What you need to do — Starting at the line that holds "left back paw: (719, 1734)", quote every line through the end of the records, both boundary lines included. Omit the pictures.

Given records —
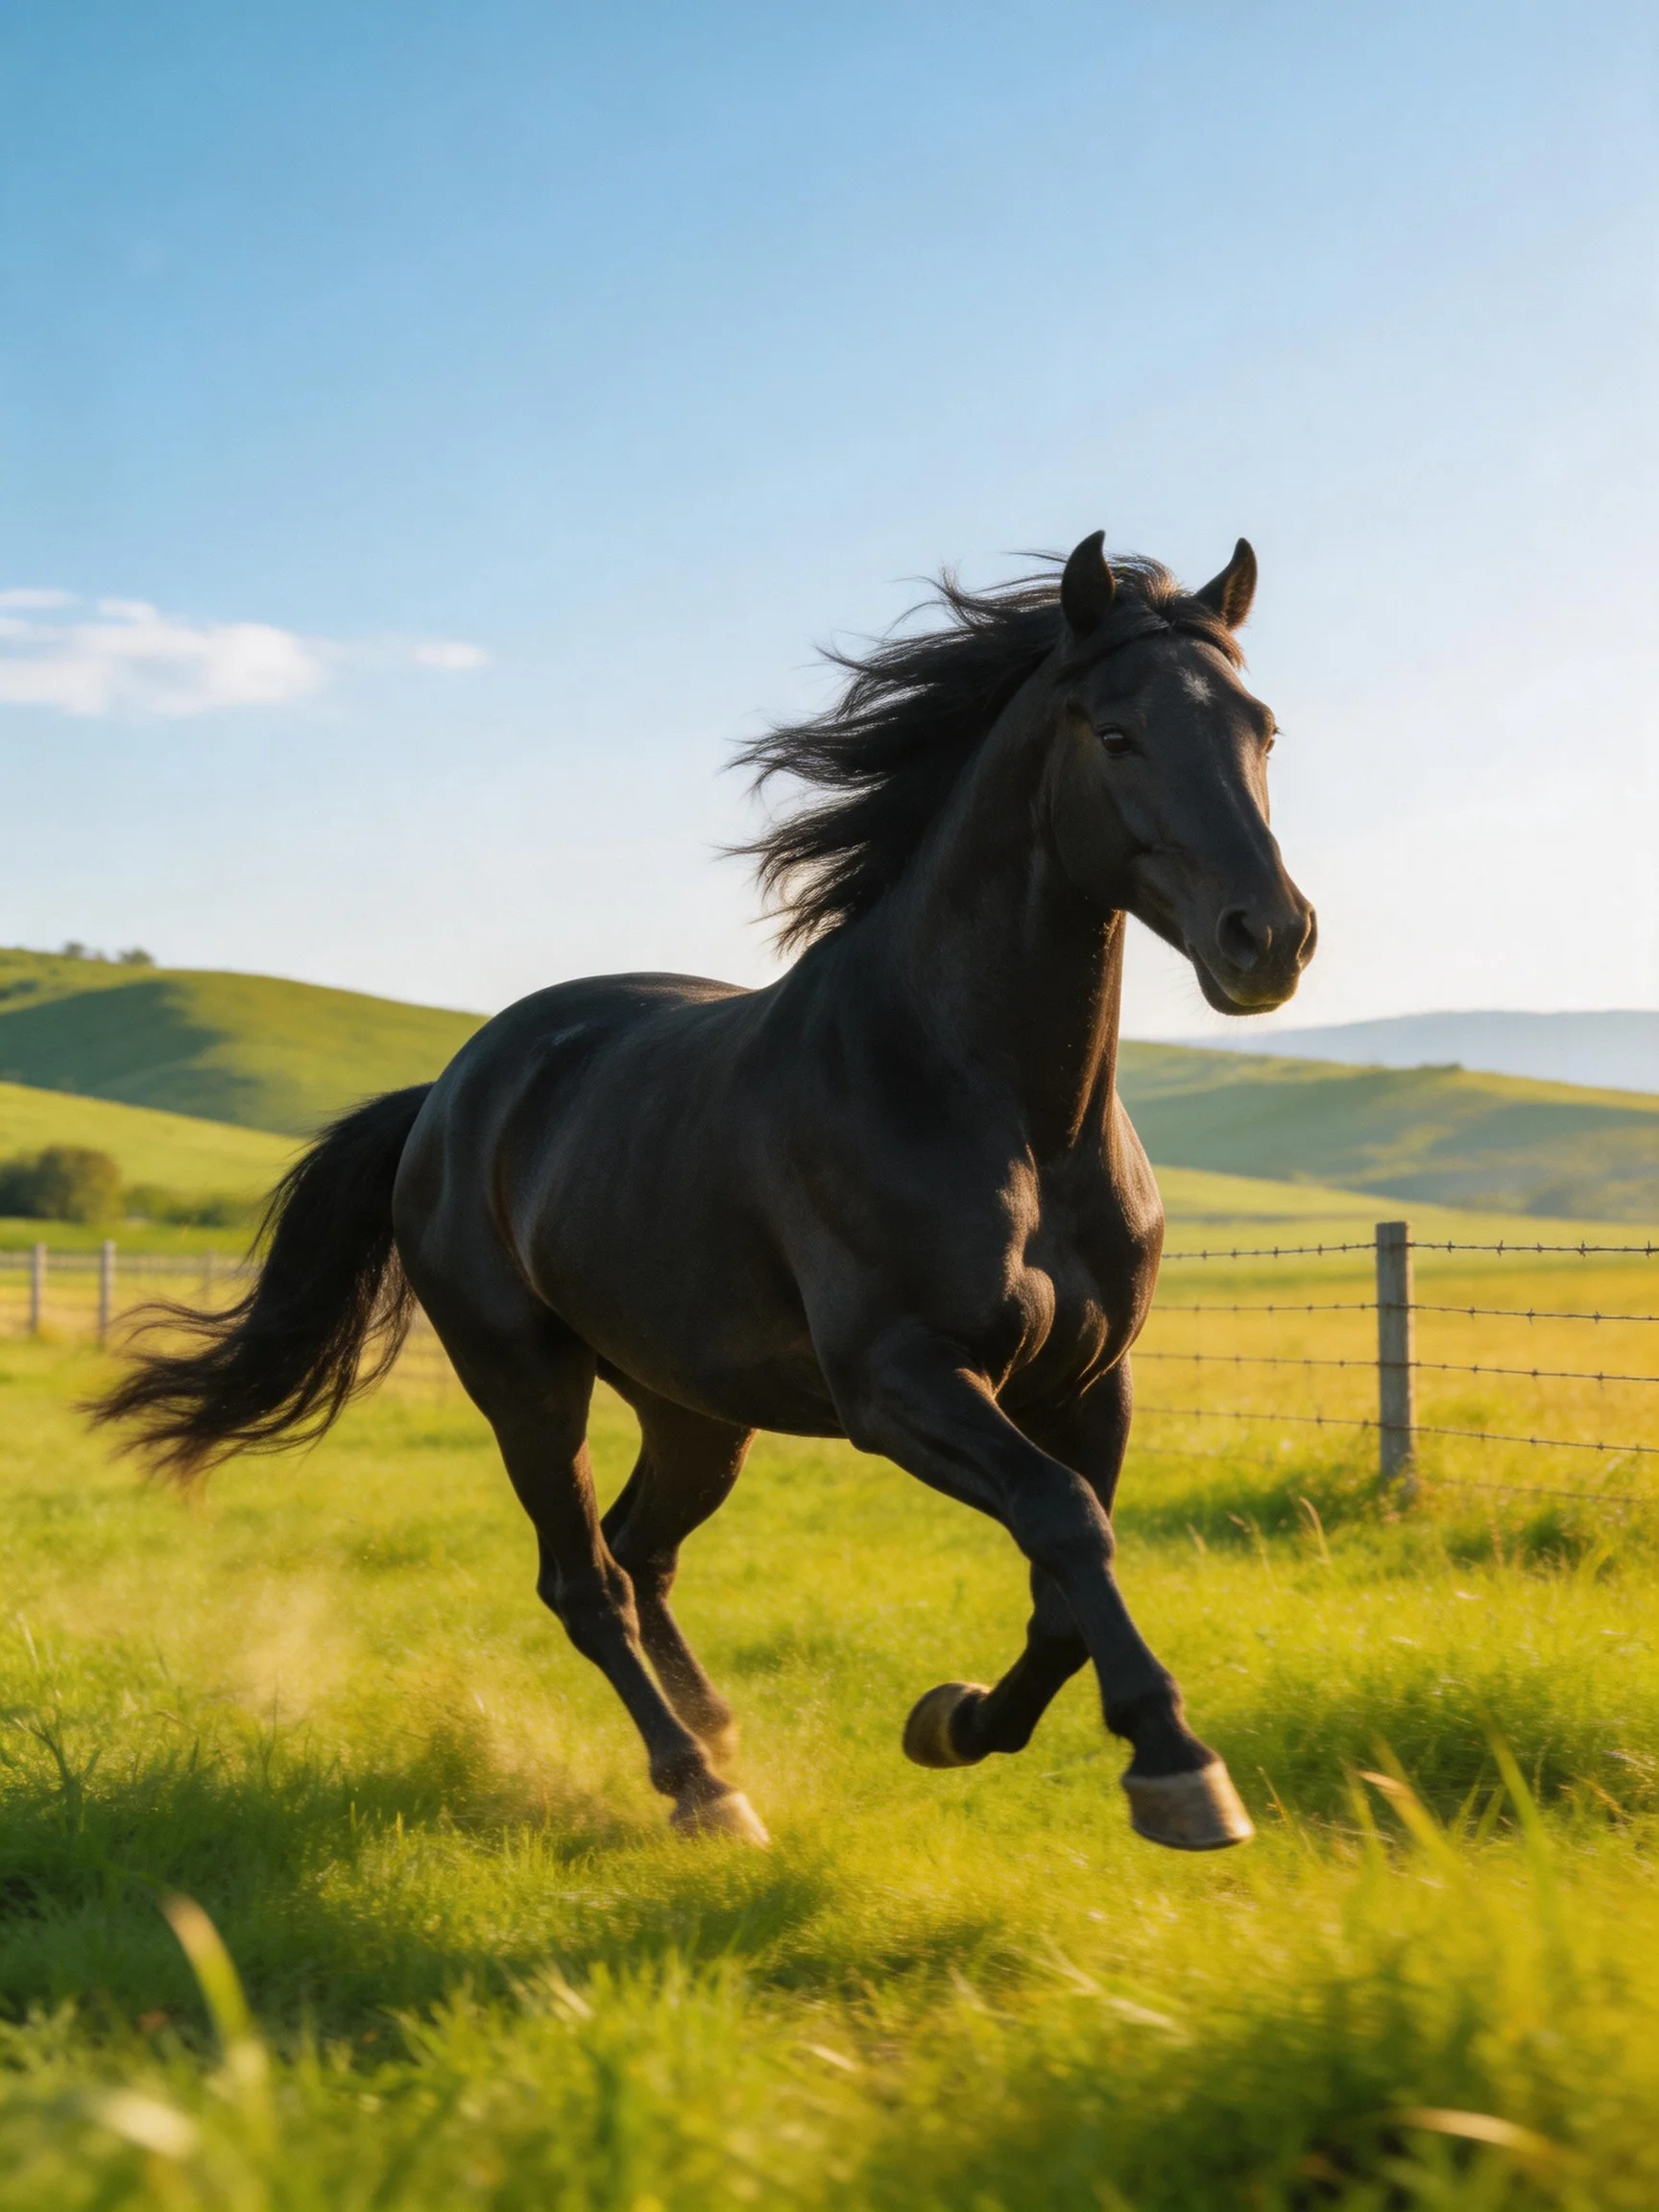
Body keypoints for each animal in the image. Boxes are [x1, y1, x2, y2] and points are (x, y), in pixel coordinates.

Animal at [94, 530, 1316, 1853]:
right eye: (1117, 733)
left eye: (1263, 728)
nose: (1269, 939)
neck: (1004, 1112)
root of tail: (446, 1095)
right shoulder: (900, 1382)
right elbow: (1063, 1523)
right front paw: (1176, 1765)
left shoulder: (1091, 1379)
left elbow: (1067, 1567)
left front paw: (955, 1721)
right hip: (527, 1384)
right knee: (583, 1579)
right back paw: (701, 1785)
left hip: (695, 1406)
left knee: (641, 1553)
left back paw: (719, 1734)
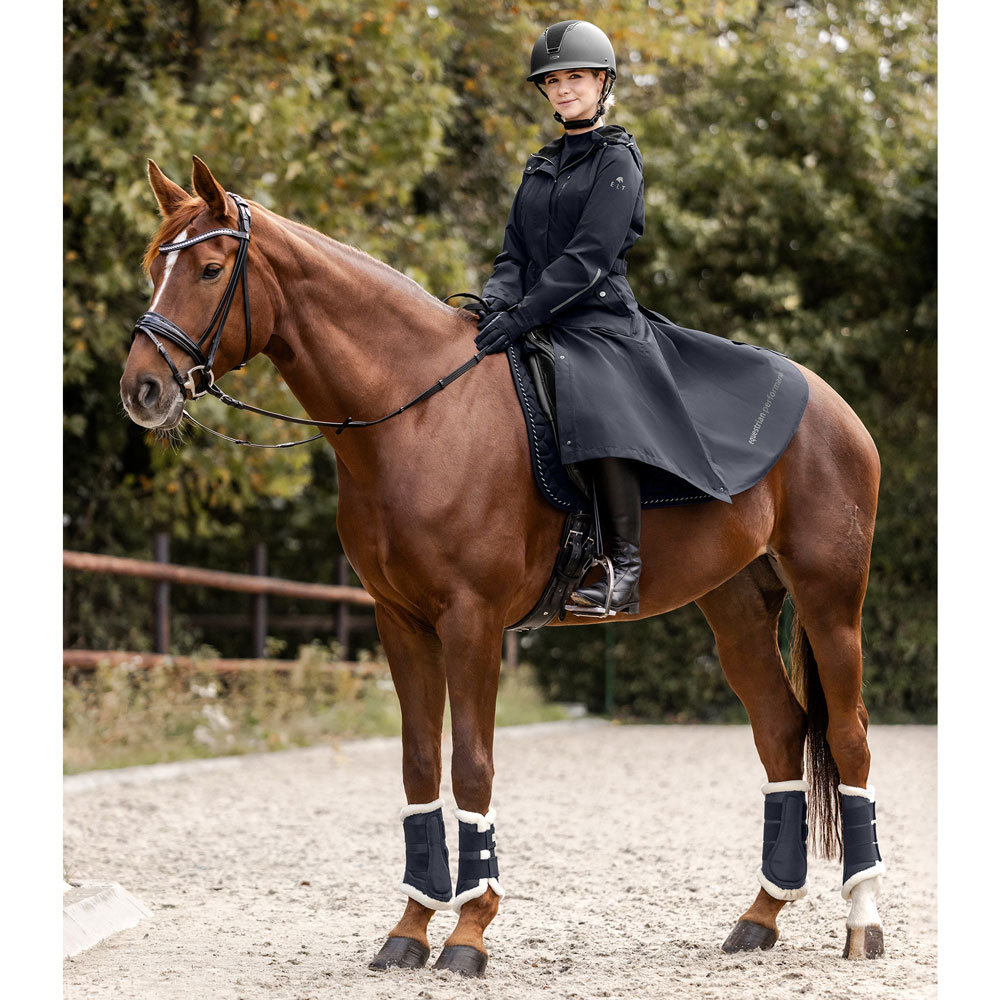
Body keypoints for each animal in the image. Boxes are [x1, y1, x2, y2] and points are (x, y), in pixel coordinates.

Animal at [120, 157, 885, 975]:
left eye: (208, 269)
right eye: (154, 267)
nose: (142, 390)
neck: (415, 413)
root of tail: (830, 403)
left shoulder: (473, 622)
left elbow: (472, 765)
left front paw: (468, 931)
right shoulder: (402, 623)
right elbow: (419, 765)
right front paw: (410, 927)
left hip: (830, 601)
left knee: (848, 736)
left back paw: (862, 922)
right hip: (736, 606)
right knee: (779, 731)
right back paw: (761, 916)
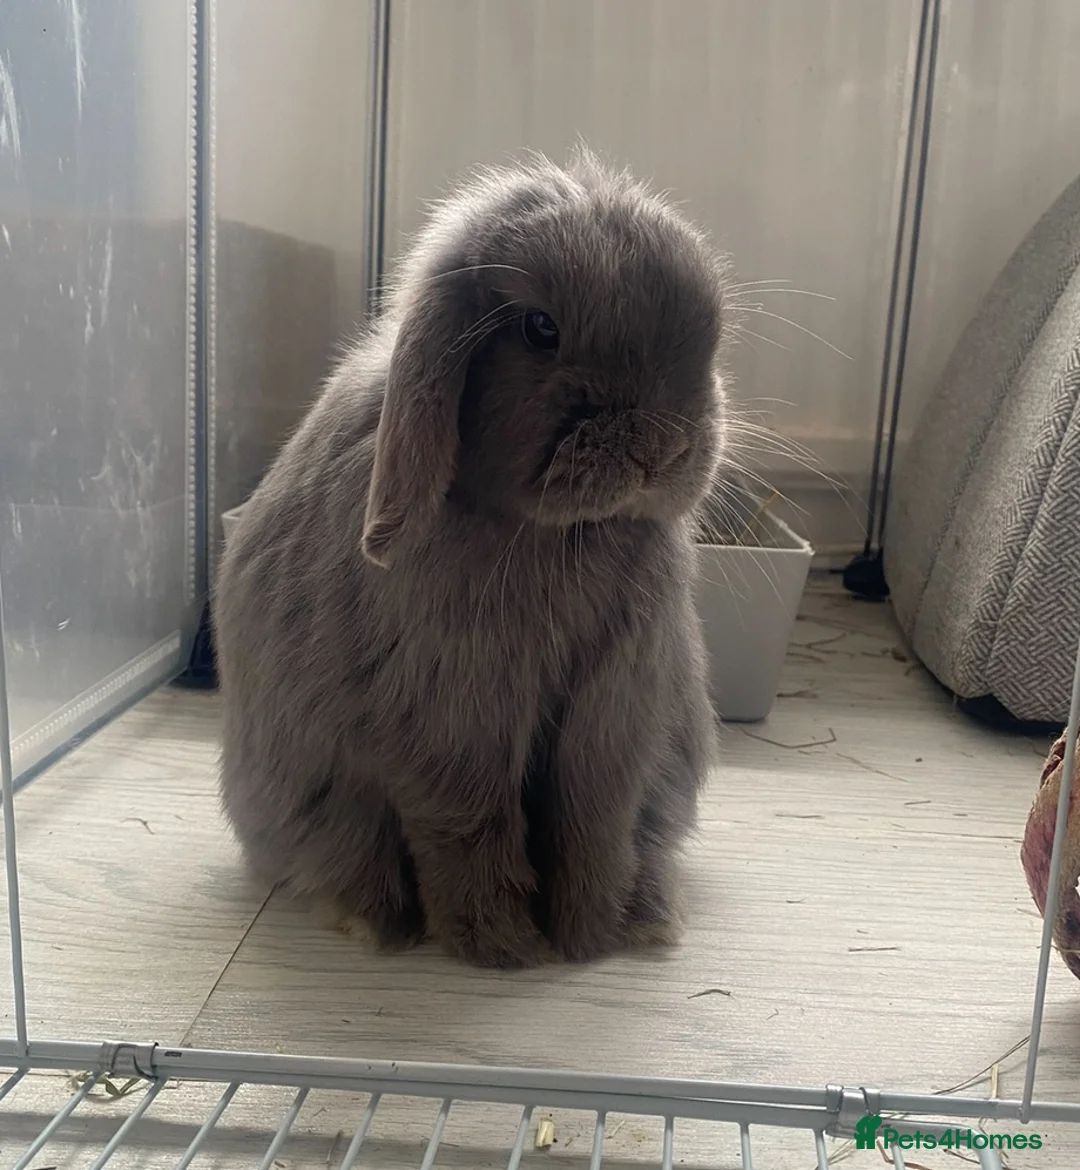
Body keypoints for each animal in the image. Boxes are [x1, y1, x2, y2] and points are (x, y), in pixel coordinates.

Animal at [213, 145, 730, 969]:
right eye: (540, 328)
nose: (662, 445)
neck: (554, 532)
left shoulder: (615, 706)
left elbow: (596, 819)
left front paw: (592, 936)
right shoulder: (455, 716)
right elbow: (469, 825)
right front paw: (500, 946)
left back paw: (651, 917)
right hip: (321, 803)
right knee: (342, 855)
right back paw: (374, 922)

Response area —
left back paw: (719, 1734)
Body keypoints for each animal in the image. Boxes are [x1, y1, x2, y2] and points are (x, y), in pixel coordinates.

Animal at [120, 157, 885, 975]:
left eye: (208, 269)
right eye: (154, 267)
nose: (142, 390)
neck: (415, 413)
root of tail: (830, 403)
left shoulder: (473, 622)
left elbow: (472, 765)
left front paw: (468, 931)
right shoulder: (402, 623)
right elbow: (419, 765)
right front paw: (410, 927)
left hip: (830, 601)
left knee: (848, 736)
left back paw: (862, 922)
right hip: (736, 606)
right knee: (779, 731)
right back paw: (761, 916)
Body keypoints for each animal in the image. Boxes are [x1, y1, x2, y2] and points are (x, y), in pixel coordinates.

Animal at [213, 145, 730, 969]:
right eye: (540, 328)
nose: (662, 445)
neck: (554, 532)
left shoulder: (615, 706)
left elbow: (596, 819)
left front paw: (592, 936)
right shoulder: (455, 716)
right elbow: (469, 825)
right front paw: (500, 946)
left back paw: (651, 917)
right hip: (321, 803)
right knee: (342, 855)
right back paw: (374, 922)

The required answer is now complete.